[PASSAGE]
Tuesday, May 17, 2011

Memories, how they linger!

Do all things without murmurings and disputings: That ye may be blameless and harmless, the sons of God, without rebuke, in the midst of a crooked and perverse nation, among whom ye shine as lights in the world; Holding forth the word of life; that I may rejoice in the day of Christ, that I have not run in vain, neither laboured in vain. 
Philippians 2:14-16



Spending time with my Mom and my Sister is always an adventure. We tend to talk about old times and old friends. So today was no different. We were heading to the hospital to visit my Grandfather, who is dealing with chronic lung disease. On the way there we got to talking about my Grandmother, who passed on about 10 years ago. My Grandmother was a strong personality. Everyone who met her came away changed, not always for the better! :) She was very opinionated and always told you what she thought, no matter if you asked her or not. If you asked anyone who knew her, they would have some tale to tell about Betty, as she was affectionately known. The thing that always came up was, no matter how sick she was and she was very sick for a long time, she always laughed. She always had a joke to tell, that would have everyone in the room rolling with laughter. As we talked about Grandmother, I got to thinking, how will people remember me? Will I be known by my laughter and happiness? Will I be known as a grumpy woman, too serious for her own good? Or will I be known at all? I hope I am known as someone who shows Christ no matter the circumstances. I hope that my legacy is a family that serves the Lord with all their hearts. I hope that the people who come in contact with me will come away knowing that Christ resides in me. That is my hope.

[WHAT TO PRODUCE]
Answer these questions from the blog post:
(a) Which chapter and verses of Philippians are quoted?
(b) What condition is the writer's grandfather dealing with?
(c) By what name was the writer's grandmother affectionately known?
The material that comes next is not needed.

[DATA]

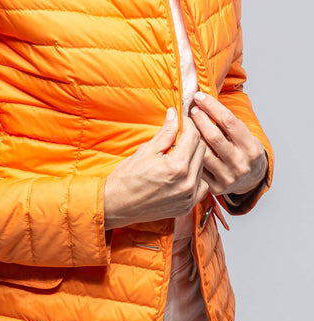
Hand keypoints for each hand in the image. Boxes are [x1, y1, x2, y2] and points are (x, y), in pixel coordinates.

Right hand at [104, 108, 208, 229]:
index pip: (193, 136)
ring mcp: (188, 197)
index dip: (187, 124)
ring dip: (193, 157)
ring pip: (203, 166)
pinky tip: (182, 173)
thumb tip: (174, 114)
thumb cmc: (127, 178)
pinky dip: (195, 177)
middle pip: (201, 150)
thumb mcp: (146, 150)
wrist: (118, 205)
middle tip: (178, 136)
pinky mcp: (187, 206)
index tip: (181, 121)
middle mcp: (187, 182)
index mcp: (177, 166)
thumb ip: (165, 133)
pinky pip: (202, 186)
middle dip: (191, 138)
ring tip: (177, 155)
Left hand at [190, 92, 267, 196]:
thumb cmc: (243, 150)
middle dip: (199, 119)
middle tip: (191, 109)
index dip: (212, 106)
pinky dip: (190, 153)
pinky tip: (184, 143)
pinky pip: (198, 167)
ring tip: (186, 124)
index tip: (199, 96)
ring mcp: (229, 177)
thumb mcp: (244, 135)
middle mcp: (241, 163)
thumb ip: (227, 120)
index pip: (229, 122)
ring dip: (191, 136)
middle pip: (214, 136)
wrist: (251, 179)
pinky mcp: (217, 187)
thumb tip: (203, 97)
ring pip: (203, 152)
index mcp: (251, 147)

[RESULT FOR THIS TASK]
(a) Philippians 2:14-16
(b) Chronic lung disease
(c) Betty